Provide only the number of lines below in which the string "Bose" occurs.

◆ **Exercise data**:
# # # #
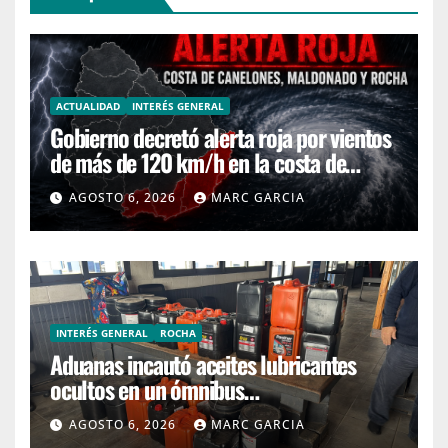
ACTUALIDAD
INTERÉS GENERAL
Gobierno decretó alerta roja por vientos
de más de 120 km/h en la costa de
Canelones, Maldonado y Rocha
AGOSTO 6, 2026
MARC GARCIA
INTERÉS GENERAL
ROCHA
Aduanas incautó aceites lubricantes
ocultos en un ómnibus
interdepartamental
AGOSTO 6, 2026
MARC GARCIA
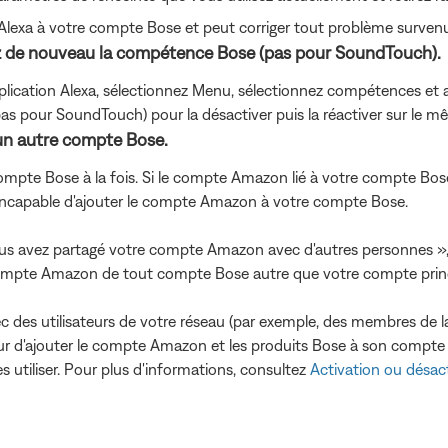
exa à votre compte Bose et peut corriger tout problème survenu
vez de nouveau la compétence Bose (pas pour SoundTouch).
plication Alexa, sélectionnez Menu, sélectionnez compétences et a
 pour SoundTouch) pour la désactiver puis la réactiver sur le m
à un autre compte Bose.
mpte Bose à la fois. Si le compte Amazon lié à votre compte Bos
e incapable d'ajouter le compte Amazon à votre compte Bose.
ous avez partagé votre compte Amazon avec d'autres personnes »,
compte Amazon de tout compte Bose autre que votre compte princ
des utilisateurs de votre réseau (par exemple, des membres de l
 d'ajouter le compte Amazon et les produits Bose à son compte B
es utiliser. Pour plus d'informations, consultez
Activation ou désac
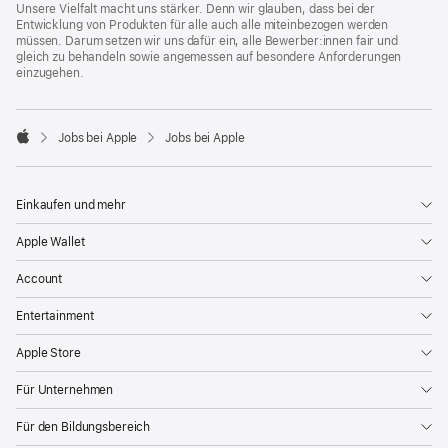
Unsere Vielfalt macht uns stärker. Denn wir glauben, dass bei der
Entwicklung von Produkten für alle auch alle miteinbezogen werden
müssen. Darum setzen wir uns dafür ein, alle Bewerber:innen fair und
gleich zu behandeln sowie angemessen auf besondere Anforderungen
einzugehen.

Jobs bei Apple
Jobs bei Apple
Apple
Einkaufen und mehr
Apple Wallet
Account
Entertainment
Apple Store
Für Unternehmen
Für den Bildungsbereich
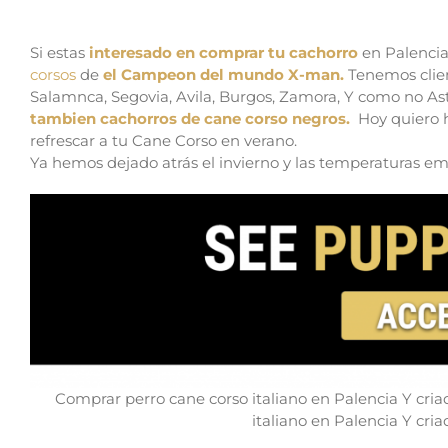
Comprar perro cane corso italiano en Palencia 
Si estas
interesado en comprar tu cachorro
en Palencia,
corsos
de
el Campeon del mundo X-man.
Tenemos client
Salamnca, Segovia, Avila, Burgos, Zamora, Y como no As
tambien cachorros de cane corso negros.
Hoy quiero h
refrescar a tu Cane Corso en verano.
Ya hemos dejado atrás el invierno y las temperaturas em
Comprar perro cane corso italiano en Palencia Y cria
italiano en Palencia Y cri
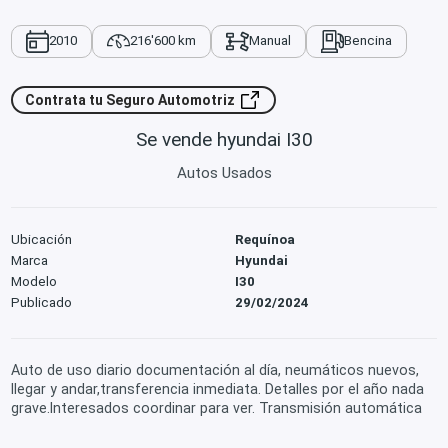
2010
216'600 km
Manual
Bencina
Contrata tu Seguro Automotriz
Se vende hyundai I30
Autos Usados
Ubicación
Requínoa
Marca
Hyundai
Modelo
I30
Publicado
29/02/2024
Auto de uso diario documentación al día, neumáticos nuevos,
llegar y andar,transferencia inmediata. Detalles por el año nada
grave.Interesados coordinar para ver. Transmisión automática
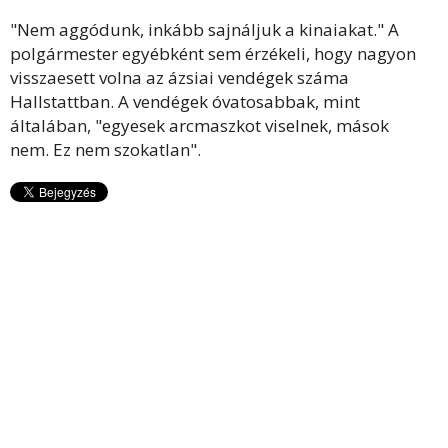
"Nem aggódunk, inkább sajnáljuk a kinaiakat." A
polgármester egyébként sem érzékeli, hogy nagyon
visszaesett volna az ázsiai vendégek száma
Hallstattban. A vendégek óvatosabbak, mint
általában, "egyesek arcmaszkot viselnek, mások
nem. Ez nem szokatlan".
# # # #
◆ **Result of this task**:
7